HONDERDDUIZEND JONGEREN ZONDER WERK OF OPLEIDING
In 2009 volgden honderdduizend jongeren van 15 tot en met 26 jaar geen onderwijs en maakten ook geen deel uit van de beroepsbevolking. Dit betreft vooral jongeren met een lage opleiding. Van deze groep jongeren zijn er vierendertigduizend die wel zouden willen werken, maar die niet (meer) op zoek zijn naar betaald werk. De overige zesenzestigduizend willen of kunnen helemaal niet werken. Van deze laatste groep hadden drieënveertigduizend jongeren geen startkwalificatie. Lichamelijke of psychische beperkingen liggen vaak ten grondslag aan het niet behalen van een startkwalificatie.

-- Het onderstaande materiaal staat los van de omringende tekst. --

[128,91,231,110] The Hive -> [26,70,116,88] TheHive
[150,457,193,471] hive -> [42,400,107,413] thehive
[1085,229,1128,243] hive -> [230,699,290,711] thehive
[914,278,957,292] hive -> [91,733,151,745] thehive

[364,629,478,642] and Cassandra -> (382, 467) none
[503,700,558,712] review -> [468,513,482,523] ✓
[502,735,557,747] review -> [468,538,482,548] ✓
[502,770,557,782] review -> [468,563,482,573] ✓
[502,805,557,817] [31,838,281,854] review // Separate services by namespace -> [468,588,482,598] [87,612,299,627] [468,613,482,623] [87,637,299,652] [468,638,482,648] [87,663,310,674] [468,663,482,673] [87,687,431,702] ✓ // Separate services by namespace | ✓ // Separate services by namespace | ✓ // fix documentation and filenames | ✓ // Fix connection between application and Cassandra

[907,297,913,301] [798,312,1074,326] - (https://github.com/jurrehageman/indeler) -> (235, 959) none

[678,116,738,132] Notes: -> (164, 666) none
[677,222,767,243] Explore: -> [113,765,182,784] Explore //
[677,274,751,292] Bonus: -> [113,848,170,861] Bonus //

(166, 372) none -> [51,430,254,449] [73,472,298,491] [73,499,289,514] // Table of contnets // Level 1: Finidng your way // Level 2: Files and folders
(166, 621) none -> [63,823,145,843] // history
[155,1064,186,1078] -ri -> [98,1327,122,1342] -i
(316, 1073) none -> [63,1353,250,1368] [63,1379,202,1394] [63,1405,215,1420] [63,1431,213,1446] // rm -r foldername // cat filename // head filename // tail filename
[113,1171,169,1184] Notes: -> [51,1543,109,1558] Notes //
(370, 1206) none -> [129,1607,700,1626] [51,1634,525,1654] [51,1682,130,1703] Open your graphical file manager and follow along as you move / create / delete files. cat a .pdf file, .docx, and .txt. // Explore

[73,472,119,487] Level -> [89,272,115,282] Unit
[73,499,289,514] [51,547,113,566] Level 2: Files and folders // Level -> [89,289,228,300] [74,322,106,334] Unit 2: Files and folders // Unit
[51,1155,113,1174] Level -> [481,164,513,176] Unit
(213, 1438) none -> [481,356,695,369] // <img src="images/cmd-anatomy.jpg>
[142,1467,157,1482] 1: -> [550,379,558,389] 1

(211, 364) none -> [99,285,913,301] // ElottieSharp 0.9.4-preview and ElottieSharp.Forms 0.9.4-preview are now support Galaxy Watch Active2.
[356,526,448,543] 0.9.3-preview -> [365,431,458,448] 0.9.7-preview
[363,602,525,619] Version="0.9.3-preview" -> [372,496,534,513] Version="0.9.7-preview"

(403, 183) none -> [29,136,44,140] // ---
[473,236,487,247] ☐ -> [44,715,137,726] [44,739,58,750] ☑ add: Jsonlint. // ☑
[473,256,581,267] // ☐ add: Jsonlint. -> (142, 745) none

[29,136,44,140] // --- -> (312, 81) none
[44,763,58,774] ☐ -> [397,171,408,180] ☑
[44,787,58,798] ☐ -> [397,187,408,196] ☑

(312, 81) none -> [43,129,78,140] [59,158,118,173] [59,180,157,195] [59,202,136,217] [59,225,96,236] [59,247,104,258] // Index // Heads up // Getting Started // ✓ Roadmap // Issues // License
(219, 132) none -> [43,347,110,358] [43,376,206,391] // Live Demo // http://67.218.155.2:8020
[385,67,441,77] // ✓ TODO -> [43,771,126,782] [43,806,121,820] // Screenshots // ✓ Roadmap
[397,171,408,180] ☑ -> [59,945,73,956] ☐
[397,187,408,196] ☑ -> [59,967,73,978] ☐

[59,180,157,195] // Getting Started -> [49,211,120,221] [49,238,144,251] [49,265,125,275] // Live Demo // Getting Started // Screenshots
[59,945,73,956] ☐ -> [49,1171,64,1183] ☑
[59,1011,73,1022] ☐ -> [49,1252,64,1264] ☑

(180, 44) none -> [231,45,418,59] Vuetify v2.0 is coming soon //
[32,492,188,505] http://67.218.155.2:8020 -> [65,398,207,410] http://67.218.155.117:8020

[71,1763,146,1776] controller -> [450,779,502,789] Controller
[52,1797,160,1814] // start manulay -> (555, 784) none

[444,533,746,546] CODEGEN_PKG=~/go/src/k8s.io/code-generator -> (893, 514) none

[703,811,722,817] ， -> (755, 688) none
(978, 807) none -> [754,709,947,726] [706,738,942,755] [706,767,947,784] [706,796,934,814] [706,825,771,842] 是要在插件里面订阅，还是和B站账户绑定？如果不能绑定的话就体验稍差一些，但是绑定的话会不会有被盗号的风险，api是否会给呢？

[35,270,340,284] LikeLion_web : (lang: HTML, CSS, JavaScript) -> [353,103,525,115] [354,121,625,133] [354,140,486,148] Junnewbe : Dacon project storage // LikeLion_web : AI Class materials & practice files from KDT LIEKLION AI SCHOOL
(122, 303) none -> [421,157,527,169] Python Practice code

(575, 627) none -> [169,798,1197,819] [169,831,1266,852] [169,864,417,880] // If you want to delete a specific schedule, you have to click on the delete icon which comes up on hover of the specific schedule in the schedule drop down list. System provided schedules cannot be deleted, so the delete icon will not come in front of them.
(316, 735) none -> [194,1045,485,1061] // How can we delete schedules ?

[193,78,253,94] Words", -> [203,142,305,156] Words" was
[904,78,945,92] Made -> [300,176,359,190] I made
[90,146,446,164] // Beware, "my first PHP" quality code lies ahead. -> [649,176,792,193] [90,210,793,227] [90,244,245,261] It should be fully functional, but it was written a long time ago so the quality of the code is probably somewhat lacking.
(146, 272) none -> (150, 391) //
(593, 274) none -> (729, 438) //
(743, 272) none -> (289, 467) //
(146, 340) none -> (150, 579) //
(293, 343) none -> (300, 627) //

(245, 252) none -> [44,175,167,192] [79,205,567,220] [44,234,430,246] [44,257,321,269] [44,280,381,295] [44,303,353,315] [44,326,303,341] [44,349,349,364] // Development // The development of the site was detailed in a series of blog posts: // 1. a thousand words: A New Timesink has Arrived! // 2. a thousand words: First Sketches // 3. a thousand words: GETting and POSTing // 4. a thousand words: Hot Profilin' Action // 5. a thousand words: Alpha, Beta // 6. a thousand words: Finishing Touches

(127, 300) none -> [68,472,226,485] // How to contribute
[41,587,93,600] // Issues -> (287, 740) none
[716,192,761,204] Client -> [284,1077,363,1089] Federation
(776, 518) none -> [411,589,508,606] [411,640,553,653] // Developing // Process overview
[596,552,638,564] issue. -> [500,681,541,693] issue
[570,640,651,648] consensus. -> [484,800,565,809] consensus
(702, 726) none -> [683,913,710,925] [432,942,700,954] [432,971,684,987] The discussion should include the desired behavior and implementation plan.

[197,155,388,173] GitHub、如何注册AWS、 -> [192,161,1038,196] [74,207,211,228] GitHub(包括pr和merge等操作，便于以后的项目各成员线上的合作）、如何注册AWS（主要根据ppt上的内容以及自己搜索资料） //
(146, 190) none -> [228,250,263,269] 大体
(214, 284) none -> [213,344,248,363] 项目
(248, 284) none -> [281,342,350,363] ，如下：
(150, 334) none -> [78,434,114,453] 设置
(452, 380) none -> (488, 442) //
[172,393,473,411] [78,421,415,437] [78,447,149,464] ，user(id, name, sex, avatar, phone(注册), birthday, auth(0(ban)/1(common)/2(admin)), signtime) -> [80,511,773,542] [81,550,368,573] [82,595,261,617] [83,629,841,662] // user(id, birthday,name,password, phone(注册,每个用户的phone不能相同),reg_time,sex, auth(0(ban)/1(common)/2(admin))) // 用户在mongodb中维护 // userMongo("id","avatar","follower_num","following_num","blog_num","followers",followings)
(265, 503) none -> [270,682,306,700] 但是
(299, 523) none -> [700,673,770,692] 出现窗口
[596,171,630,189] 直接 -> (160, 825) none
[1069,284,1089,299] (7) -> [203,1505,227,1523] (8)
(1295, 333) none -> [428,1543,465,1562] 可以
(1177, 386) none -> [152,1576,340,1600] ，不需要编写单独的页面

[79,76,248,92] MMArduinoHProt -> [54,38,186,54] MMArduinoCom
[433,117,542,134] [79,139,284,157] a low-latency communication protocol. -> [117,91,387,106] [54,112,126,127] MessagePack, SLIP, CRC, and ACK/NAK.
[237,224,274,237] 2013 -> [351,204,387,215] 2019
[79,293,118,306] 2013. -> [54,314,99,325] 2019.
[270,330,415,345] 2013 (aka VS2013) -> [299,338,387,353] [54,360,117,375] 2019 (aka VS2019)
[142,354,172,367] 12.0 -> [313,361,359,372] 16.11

ALLOCHTONE MOEDERS BLIJVEN ONDERVERTEGENWOORDIGD OP DE ARBEIDSMARKT
In vijftien jaar tijd is het percentage vrouwen buiten de beroepsbevolking gehalveerd naar 37 procent in 2009. Deze trend is ook te zien voor moeders met jonge kinderen. Anno 2009 had 29 procent van de moeders met jonge kinderen geen betaalde baan van ten minste 12 uur per week. In 1996 was dat nog 60 procent. Allochtone moeders, vooral van Turkse of Marokkaanse herkomst, blijven ondervertegenwoordigd op de arbeidsmarkt. In de periode 2006-2008 participeerde ruim de helft van de Turkse en Marokkaanse moeders niet; bij autochtone moeders was dit 25 procent. Dat heeft niet alleen te maken met de zorg voor kinderen, maar ook komt het door het lagere opleidingsniveau. Daarnaast spelen cultuurverschillen een rol.

ALLE HENS AAN DEK

De publicatie Alle Hens aan Dek: Niet-werkenden in beeld gebracht is het product van een samenwerking tussen TNO en CBS. Deze publicatie bevat actuele gegevens over de niet-beroepsbevolking. CBS- en TNO-auteurs beschrijven aan de hand van cijfermateriaal van zowel het CBS als TNO uiteenlopende aspecten van niet werken in Nederland. In Alle Hens aan Dek is de niet-beroepsbevolking van 15 tot 65 jaar onderverdeeld naar onderwijsvolgenden, personen met VUT/pensioen, personen met een langdurige aandoening, moeders met minderjarige kinderen en personen zonder of met verouderde werkervaring.

Aan de hand van databronnen, zoals de Enquête Beroepsbevolking (EBB) en het Sociaal Statistisch Bestand (SSB) van het CBS, de Nationale Enquête Arbeidsomstandigheden (NEA) van het CBS en TNO en de Werkgeversenquête Arbeid (WEA) van TNO, beschrijven de auteurs onder andere de belangrijkste doelgroepen voor het participatiebeleid. De publicatie is als pdf beschikbaar op www.tno.nl/allehensaandek.